**Exercise prompt:**
Begin at the line containing "0: (228, 230, 1.65)" in the data below and go on through the line containing "17: (405, 70, 2.06)", repeating each line exactly; include both ends and no other line.
━━━ Supplied records
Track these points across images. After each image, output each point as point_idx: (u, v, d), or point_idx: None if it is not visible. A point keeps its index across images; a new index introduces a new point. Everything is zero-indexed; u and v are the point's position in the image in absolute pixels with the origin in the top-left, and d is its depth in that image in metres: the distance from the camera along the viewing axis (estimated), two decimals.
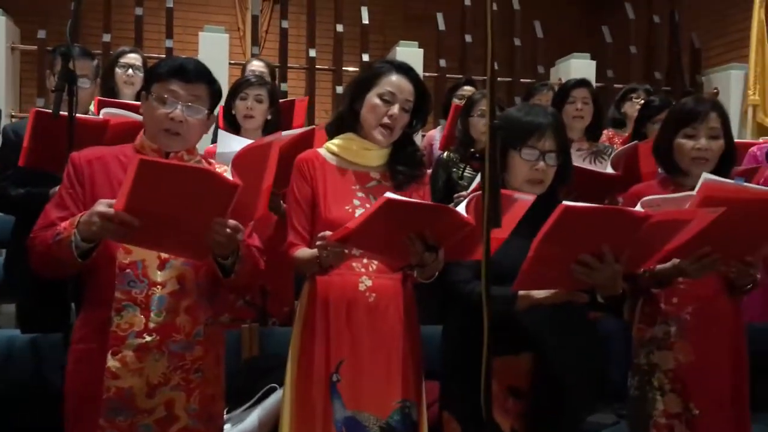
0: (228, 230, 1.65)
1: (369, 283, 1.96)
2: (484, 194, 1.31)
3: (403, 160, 2.07)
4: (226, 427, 2.11)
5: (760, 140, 3.70)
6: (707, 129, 2.11)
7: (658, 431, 2.05)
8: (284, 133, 2.43)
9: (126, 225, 1.59)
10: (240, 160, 1.99)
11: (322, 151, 2.09)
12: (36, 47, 5.21)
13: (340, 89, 5.65)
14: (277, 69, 5.73)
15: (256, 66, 3.93)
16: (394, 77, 2.03)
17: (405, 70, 2.06)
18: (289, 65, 5.93)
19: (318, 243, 1.81)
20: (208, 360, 1.83)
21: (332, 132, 2.12)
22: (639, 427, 2.11)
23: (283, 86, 5.50)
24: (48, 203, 1.83)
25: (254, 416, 2.16)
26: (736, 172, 2.47)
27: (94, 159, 1.84)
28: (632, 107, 3.94)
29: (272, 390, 2.23)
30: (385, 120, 2.01)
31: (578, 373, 1.92)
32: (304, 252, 1.97)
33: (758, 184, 2.40)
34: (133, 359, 1.73)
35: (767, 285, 2.51)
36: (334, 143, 2.08)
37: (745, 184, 1.91)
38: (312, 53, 5.99)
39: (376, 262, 1.97)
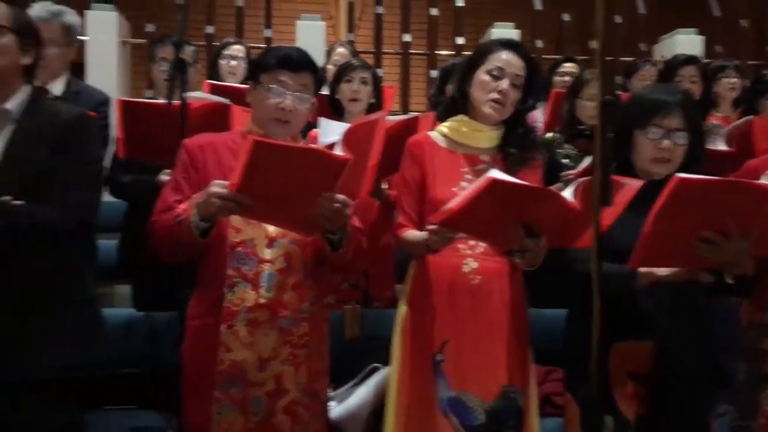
0: (336, 205, 1.69)
1: (474, 265, 1.96)
2: (595, 172, 1.28)
3: (515, 142, 2.05)
4: (331, 404, 2.16)
5: None
6: None
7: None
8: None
9: (240, 203, 1.65)
10: (349, 136, 2.03)
11: (432, 133, 2.10)
12: (145, 41, 5.47)
13: (434, 73, 5.62)
14: (372, 55, 5.81)
15: (341, 53, 3.97)
16: (503, 53, 2.01)
17: (514, 46, 2.04)
18: (383, 50, 5.97)
19: (428, 227, 1.83)
20: (313, 337, 1.88)
21: (443, 115, 2.12)
22: (747, 414, 2.01)
23: (378, 72, 5.53)
24: (164, 188, 1.93)
25: (360, 394, 2.20)
26: None
27: (205, 144, 1.92)
28: (723, 86, 3.75)
29: (375, 369, 2.27)
30: (495, 95, 1.99)
31: (699, 361, 1.85)
32: (413, 234, 1.99)
33: None
34: (245, 333, 1.81)
35: None
36: (445, 125, 2.08)
37: None
38: (406, 38, 5.99)
39: (483, 244, 1.96)
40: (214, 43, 5.12)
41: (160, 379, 2.50)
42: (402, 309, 2.06)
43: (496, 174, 1.64)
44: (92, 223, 1.91)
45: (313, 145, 1.87)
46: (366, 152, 1.91)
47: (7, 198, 1.66)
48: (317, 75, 1.94)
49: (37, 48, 1.87)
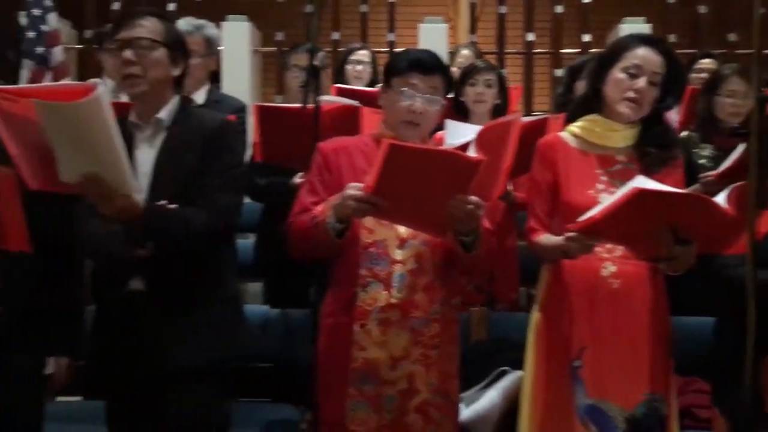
0: (469, 206, 1.69)
1: (613, 268, 1.90)
2: (750, 174, 1.21)
3: (653, 141, 1.96)
4: (459, 406, 2.17)
5: None
6: None
7: None
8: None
9: (374, 205, 1.69)
10: (483, 138, 2.03)
11: (564, 134, 2.05)
12: (275, 49, 5.70)
13: (559, 72, 5.49)
14: (495, 55, 5.75)
15: (465, 55, 3.95)
16: (641, 50, 1.93)
17: (653, 41, 1.95)
18: (505, 50, 5.89)
19: (566, 235, 1.80)
20: (444, 338, 1.89)
21: (574, 115, 2.07)
22: None
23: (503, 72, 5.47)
24: (301, 190, 2.00)
25: (489, 397, 2.19)
26: None
27: (339, 148, 1.98)
28: None
29: (504, 373, 2.25)
30: (630, 94, 1.92)
31: None
32: (547, 239, 1.96)
33: None
34: (378, 332, 1.85)
35: None
36: (577, 125, 2.03)
37: None
38: (530, 37, 5.89)
39: (621, 247, 1.90)
40: (339, 49, 5.25)
41: (293, 374, 2.61)
42: (535, 314, 2.02)
43: (642, 183, 1.58)
44: (236, 224, 2.01)
45: (447, 148, 1.88)
46: (499, 154, 1.91)
47: (162, 202, 1.79)
48: (448, 77, 1.96)
49: (185, 60, 1.98)
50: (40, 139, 1.61)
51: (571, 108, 2.13)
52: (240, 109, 3.01)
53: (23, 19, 4.64)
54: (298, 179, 2.62)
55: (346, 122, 2.48)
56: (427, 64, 1.90)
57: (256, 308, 2.97)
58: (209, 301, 1.91)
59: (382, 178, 1.64)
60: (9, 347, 1.79)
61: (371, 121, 2.45)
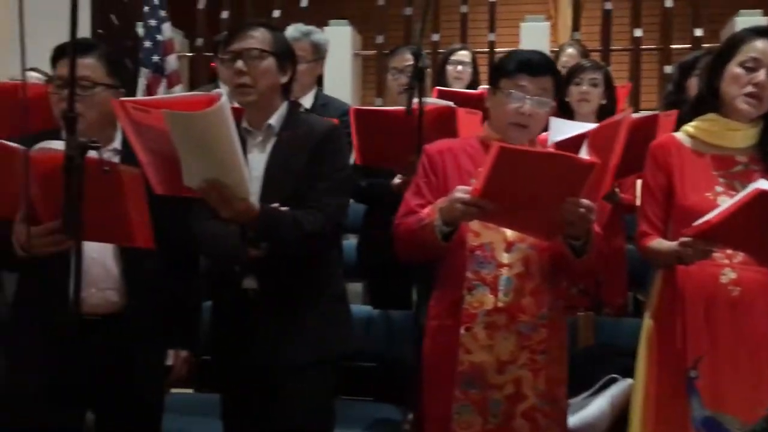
0: (582, 210, 1.66)
1: (732, 275, 1.81)
2: None
3: None
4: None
5: None
6: None
7: None
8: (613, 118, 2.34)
9: (483, 208, 1.68)
10: (594, 138, 1.98)
11: (678, 135, 1.98)
12: (375, 52, 5.78)
13: (668, 69, 5.28)
14: (599, 53, 5.59)
15: (570, 54, 3.86)
16: (759, 42, 1.84)
17: None
18: (611, 47, 5.72)
19: (682, 240, 1.73)
20: (552, 343, 1.86)
21: (689, 114, 2.00)
22: None
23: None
24: (406, 192, 2.01)
25: (599, 405, 2.14)
26: None
27: (444, 150, 1.98)
28: None
29: (614, 380, 2.19)
30: (749, 89, 1.83)
31: None
32: (660, 244, 1.89)
33: None
34: (484, 336, 1.84)
35: None
36: (693, 125, 1.95)
37: None
38: (637, 33, 5.69)
39: (741, 253, 1.82)
40: (439, 50, 5.26)
41: (395, 374, 2.63)
42: (647, 321, 1.96)
43: (766, 184, 1.50)
44: (343, 225, 2.05)
45: (559, 151, 1.85)
46: (608, 153, 1.85)
47: (275, 205, 1.86)
48: (557, 78, 1.92)
49: (293, 67, 2.04)
50: (167, 147, 1.69)
51: (685, 108, 2.05)
52: (345, 112, 3.05)
53: (140, 30, 4.91)
54: (397, 180, 2.64)
55: (443, 124, 2.48)
56: (536, 65, 1.87)
57: (359, 308, 3.01)
58: (318, 299, 1.97)
59: (491, 181, 1.63)
60: (136, 338, 1.90)
61: (467, 122, 2.44)
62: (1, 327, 2.05)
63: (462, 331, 1.85)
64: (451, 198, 1.74)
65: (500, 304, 1.84)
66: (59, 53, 1.90)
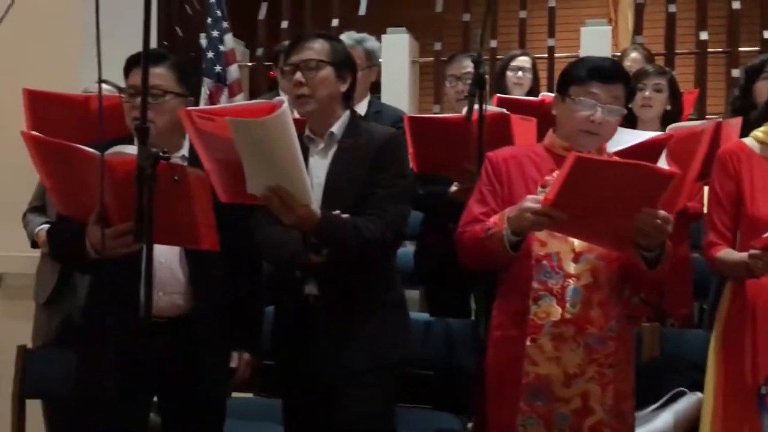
0: (658, 221, 1.61)
1: None
2: None
3: None
4: None
5: None
6: None
7: None
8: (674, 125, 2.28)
9: (554, 218, 1.65)
10: (674, 147, 1.94)
11: (747, 141, 1.92)
12: (432, 59, 5.75)
13: (736, 72, 5.11)
14: (663, 57, 5.45)
15: (633, 58, 3.77)
16: None
17: None
18: (676, 51, 5.56)
19: (750, 252, 1.68)
20: (620, 356, 1.82)
21: (758, 119, 1.93)
22: None
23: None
24: (470, 200, 1.99)
25: (665, 419, 2.07)
26: None
27: (509, 157, 1.95)
28: None
29: (682, 394, 2.12)
30: None
31: None
32: (729, 254, 1.84)
33: None
34: (550, 348, 1.80)
35: None
36: (762, 130, 1.90)
37: None
38: (703, 36, 5.52)
39: None
40: (497, 57, 5.21)
41: (454, 382, 2.61)
42: (715, 334, 1.89)
43: None
44: (404, 233, 2.05)
45: (638, 161, 1.79)
46: (688, 163, 1.80)
47: (336, 212, 1.86)
48: (629, 85, 1.88)
49: (353, 75, 2.05)
50: (231, 155, 1.72)
51: (754, 113, 1.98)
52: (400, 120, 3.05)
53: (203, 41, 5.02)
54: (453, 188, 2.62)
55: (499, 131, 2.45)
56: (608, 72, 1.84)
57: (417, 315, 3.01)
58: (378, 305, 1.97)
59: (564, 190, 1.59)
60: (200, 341, 1.93)
61: (522, 129, 2.40)
62: (74, 330, 2.11)
63: (528, 342, 1.82)
64: (520, 207, 1.71)
65: (568, 316, 1.80)
66: (132, 63, 1.96)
━━━━━━
**Task result:**
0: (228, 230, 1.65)
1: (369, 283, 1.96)
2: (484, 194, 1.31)
3: (403, 160, 2.07)
4: (226, 427, 2.11)
5: (760, 140, 3.70)
6: (707, 129, 2.11)
7: (658, 431, 2.05)
8: (284, 133, 2.43)
9: (126, 225, 1.59)
10: (240, 160, 1.99)
11: (322, 151, 2.09)
12: (36, 47, 5.21)
13: (340, 89, 5.65)
14: (277, 69, 5.73)
15: (256, 66, 3.93)
16: (394, 77, 2.03)
17: (405, 70, 2.06)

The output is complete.